The Creation of Technology Clusters to Drive Research and Innovation, a lecture by: Edith Cresson

Doha, 19 Nov 2009: Qatar Science & Technology Park was honored to host Madame Edith Cresson as a guest speaker as part of its TECHtalks series.  Her lecture, titled "The Creation of Technology Clusters to Drive Research and Innovation," took place on November 19th at the Four Seasons Hotel.

Edith Cresson was appointed Prime Minister by President François Mitterrand in 1991, and is so far the only woman to have held this office in France. For the previous ten years she was a deputy of the French National Assembly and served as Minister of: Agriculture, Foreign Trade, Industry, and European Affairs.  After a career in politics, Cresson became President of the Institute of European Studies, a position she continues to hold since 1992, and she served from 1995 to 1999 as European Commissioner for Research and Education.  In 2002 she became President of the Foundation of Second Chance Schools which she remains actively involved in.

Cresson is a member of the Council of Women World Leaders, an International network of current and former women presidents and prime ministers whose mission is to mobilize the highest-level women leaders globally for collective action on issues of critical importance to women and equitable development. Cresson is a graduate in economics of 'Haut Etudes Commerciales' in Paris and is a Doctor of Democracy Honoris Causa from the Weizmann Institute and the Open University in the UK.

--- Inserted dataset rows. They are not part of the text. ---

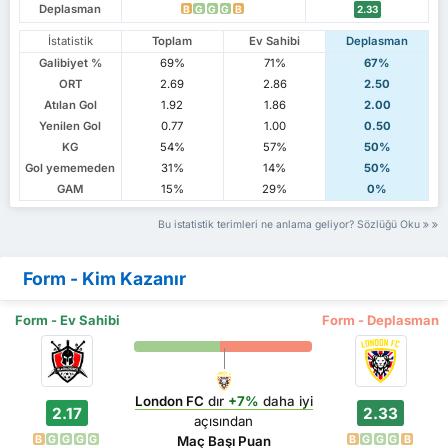
Deplasman
B
G
G
G
B
2.33
İstatistik
Toplam
Ev Sahibi
Deplasman
Galibiyet %
69%
71%
67%
ORT
2.69
2.86
2.50
Atılan Gol
1.92
1.86
2.00
Yenilen Gol
0.77
1.00
0.50
KG
54%
57%
50%
Gol yememeden
31%
14%
50%
GAM
15%
29%
0%
Bu istatistik terimleri ne anlama geliyor? Sözlüğü Oku
Form - Kim Kazanır
Form - Ev Sahibi
Form - Deplasman
London FC
dır
+7%
daha iyi
2.17
2.33
açısından
B
G
G
G
G
B
G
G
G
B
Maç Başı Puan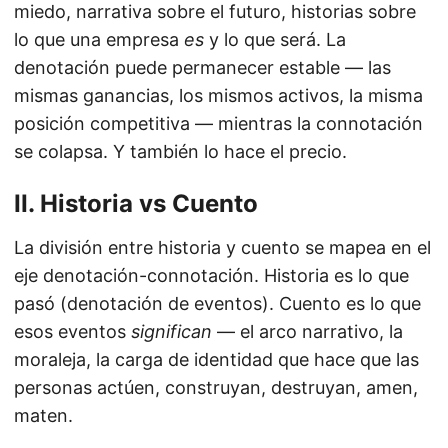
miedo, narrativa sobre el futuro, historias sobre
lo que una empresa
es
y lo que será. La
denotación puede permanecer estable — las
mismas ganancias, los mismos activos, la misma
posición competitiva — mientras la connotación
se colapsa. Y también lo hace el precio.
II. Historia vs Cuento
La división entre historia y cuento se mapea en el
eje denotación-connotación. Historia es lo que
pasó (denotación de eventos). Cuento es lo que
esos eventos
significan
— el arco narrativo, la
moraleja, la carga de identidad que hace que las
personas actúen, construyan, destruyan, amen,
maten.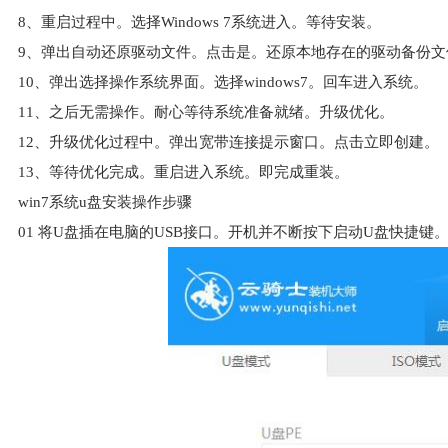
8、重启过程中。选择Windows 7系统进入。等待安装。
9、弹出自动还原驱动文件。点击是。还原本地存在的驱动备份文
10、弹出选择操作系统界面。选择windows7。回车进入系统。
11、之后无需操作。耐心等待系统准备就绪。升级优化。
12、升级优化过程中。弹出宽带连接提示窗口。点击立即创建。
13、等待优化完成。重启进入系统。即完成重装。
win7系统u盘安装操作步骤
01
将U盘插在电脑的USB接口。开机并不断按下启动U盘快捷键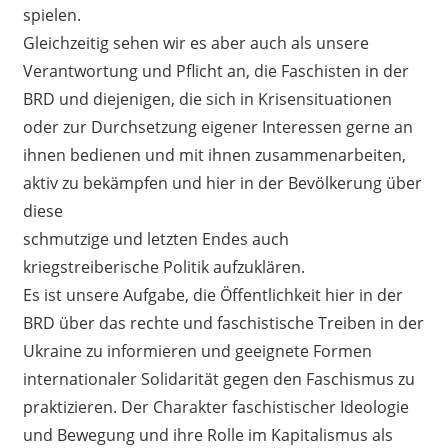
spielen.
Gleichzeitig sehen wir es aber auch als unsere
Verantwortung und Pflicht an, die Faschisten in der
BRD und diejenigen, die sich in Krisensituationen
oder zur Durchsetzung eigener Interessen gerne an
ihnen bedienen und mit ihnen zusammenarbeiten,
aktiv zu bekämpfen und hier in der Bevölkerung über
diese
schmutzige und letzten Endes auch
kriegstreiberische Politik aufzuklären.
Es ist unsere Aufgabe, die Öffentlichkeit hier in der
BRD über das rechte und faschistische Treiben in der
Ukraine zu informieren und geeignete Formen
internationaler Solidarität gegen den Faschismus zu
praktizieren. Der Charakter faschistischer Ideologie
und Bewegung und ihre Rolle im Kapitalismus als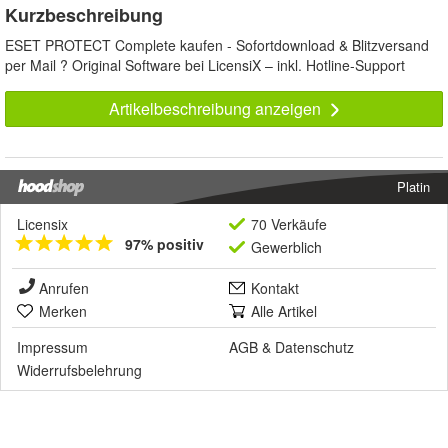
Kurzbeschreibung
ESET PROTECT Complete kaufen - Sofortdownload & Blitzversand
per Mail ? Original Software bei LicensiX – inkl. Hotline-Support
Artikelbeschreibung anzeigen
Platin
Licensix
70 Verkäufe
97% positiv
Gewerblich
Anrufen
Kontakt
Merken
Alle Artikel
Impressum
AGB
&
Datenschutz
Widerrufsbelehrung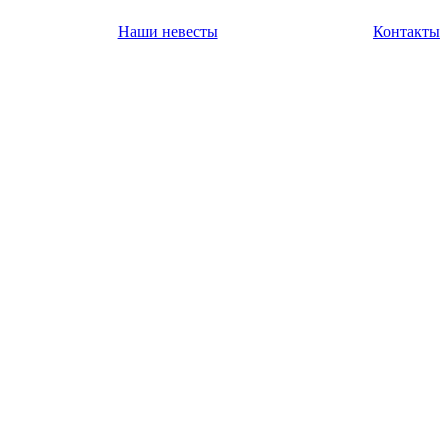
Наши невесты
Контакты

During her speech, Edith Cresson highlighted that research in France was typically regarded as a public initiative, conducted by universities, engineering schools and national research laboratories. In 2004 the French government launched an industrial policy to drive competition in research and to increase innovation capacity. This resulted in the creation of 71 technology clusters, aiming to break the barriers between research and industry, and to encourage synergies between the public and private sectors. The research institutions and private companies are therefore undergoing a form of 'horizontal' integration, which favours the evolution of research far more than the traditional 'vertical' integration. In parallel, the government encourages creation of innovative start-ups and allocates an annual budget to their development. French research is integrated in the EU Research Framework Programme, and is renegotiated every four years, aiming at creating synergies between two or more European countries.

During her visit to QSTP, Edith Cresson also visited some of the research and development facilities established there, including the laboratories of Total and EADS.

Dr. Tidu, Science and Technology Advisor, Chairman Qatar Science & Technology Park, said of her visit and seminar: "It is important to learn from the experiences of others, whether individuals or states, too see if their models could either be imported exactly or modified to accommodate the needs of the recipient."